Après l’annexion par la France (1791) des territoires pontificaux d’Avignon et du comtat Venaissin, les relations avec la France se détériorèrent encore davantage à la suite de l’occupation des États de l’Église par Napoléon, que consacra en partie le traité de Tolentino (1797). Le général Berthier occupa Rome en 1798 et y proclama la République après la préparation de la révolution l’année précédente par le général Duphot. Fait prisonnier, Pie VI, en dépit de son grand âge et de sa maladie, fut emmené à Bologne (1799), puis à Briançon, à Grenoble et finalement à Valence, où il fut incarcéré par les soldats de la République française comme « Giovanni Angelo Braschi, qui exerce la profession de pontife » et mourut en février 1802. Pie VI avait entrepris des projets ambitieux :la construction de la sacristie de la basilique Saint-Pierre, la restauration d’églises et monuments à Rome et l’assèchement des marais pontins.

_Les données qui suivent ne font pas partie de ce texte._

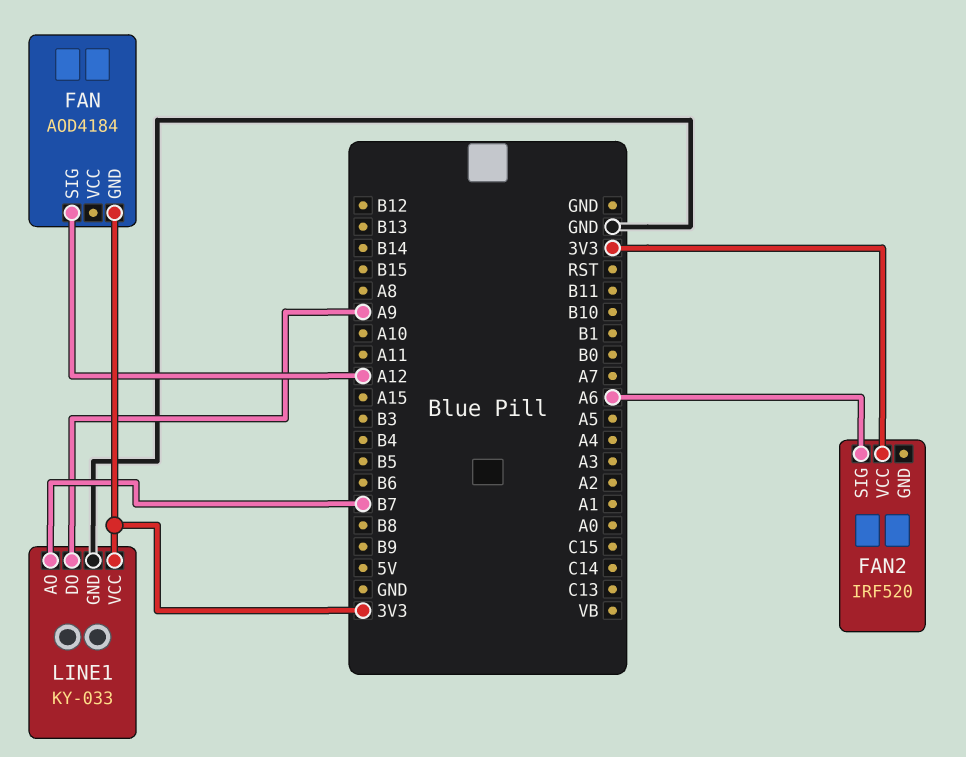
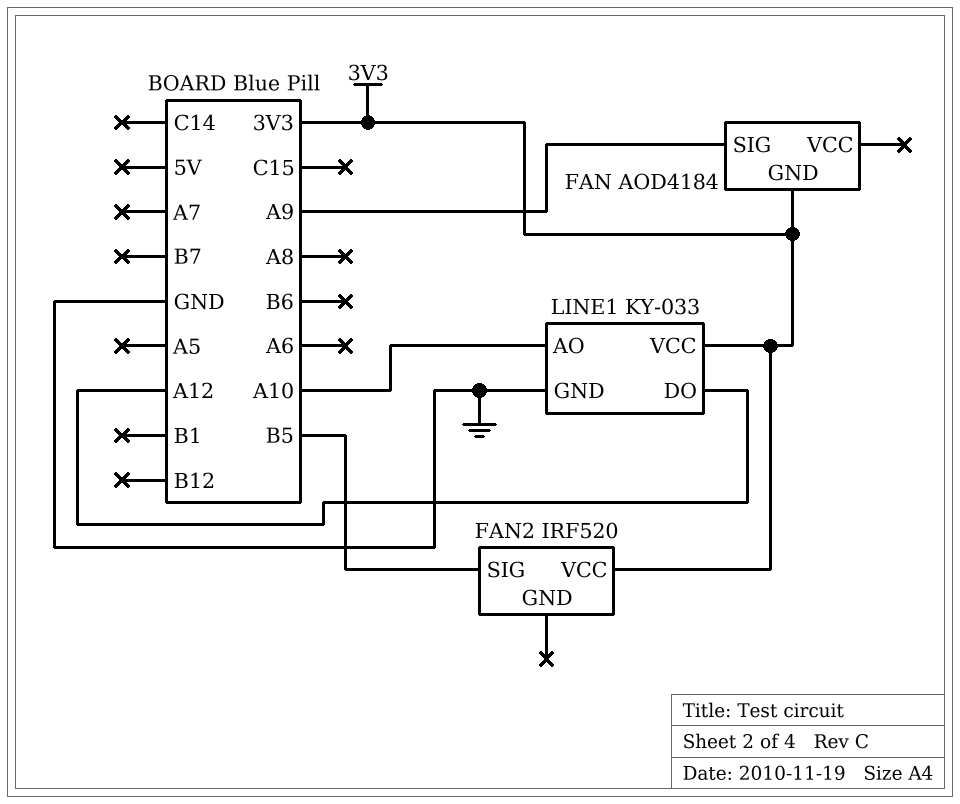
FAN pin SIG: A12 -> A9
FAN2 pin SIG: A6 -> B5
LINE1 pin AO: B7 -> A10
LINE1 pin DO: A9 -> A12

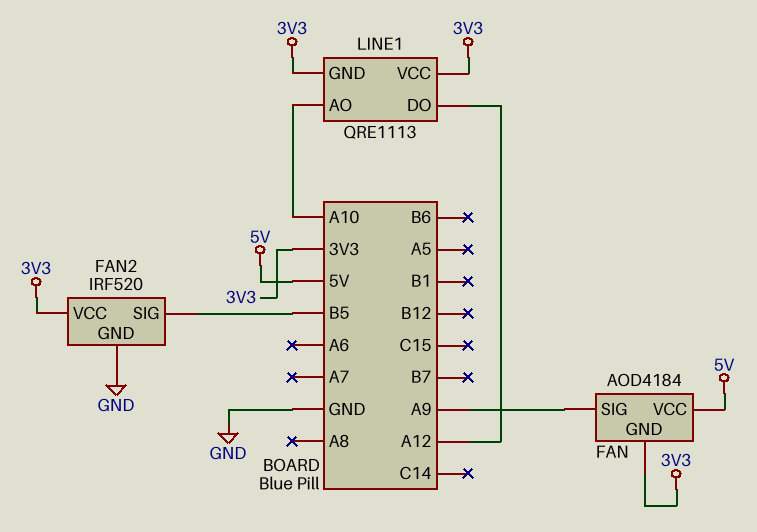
FAN pin VCC: none -> 5V
FAN2 pin GND: none -> GND
LINE1: KY-033 -> QRE1113
LINE1 pin GND: GND -> 3V3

Après ses obsèques civiles et son inhumation à Valence, son corps fut rapatrié à Rome en 1802 pour être inhumé dans la basilique Saint-Pierre. En réponse aux demandes des habitants de Valence, son cœur et ses entrailles furent transférés dans la cathédrale Saint-Apollinaire quelques années plus tard.

Joseph II eut une fin non moins tragique. Deux fois veuf (de Marie-Isabelle de Parme, morte en couches en donnant naissance à une fille, et de Josépha de Bavière, morte à 28 ans) il s’éteint de tuberculose à 48 ans, dans une grande solitude et sans héritier mâle.

La suite du voyage de l’abbé Géorgel

« Nous arrivâmes à Vienne de bonne heure, le mercredi 9 octobre. Les auberges qui nous avoient été indiquées étoient toutes remplies ; nous circulâmes pendant plus d’une heure avant de trouver un gîte. Nous y fûmes bien logés au premier, à 5 florins de Vienne par jour, pour quatre chambres de maître et une cinquième pour les domestiques. On est proprement et promptement servi. (..) Nous fûmes si mal servis par les postes d’Autriche, de Moravie et de Haute-Silésie, qu’en ne couchant qu’à Brünn, aux Trois Princes (où l’on est bien) et à Olmutz4, au Cigne (où l’on est fort mal), nous ne pûmes arriver à Cracovie que le vendredi matin 1er novembre. »

Article à paraître dans la revue Una Voce n°352 de Juin-Juillet 2025


  1. Paris, Librairie Eymery et Delaunay, 1817-1818.

  2. « Voyage à Saint Pétersbourg en 1799-1800 » publié par M. Georgel, le neveu de l’auteur, Paris, A. Eymery, 1818.
  3. Le grand-duc Léopold, qui mit en application la doctrine de Joseph II en Toscane, et influença la conduite du synode de Pistoia (1786). Toutefois ce n’est pas lui qui accompagnait l’empereur à la rencontre de Pie VI, mais l’électeur Maximilien, précise en note l’abbé Géorgel.
  4. Actuelles villes de Brno et Olomouc en Tchéquie.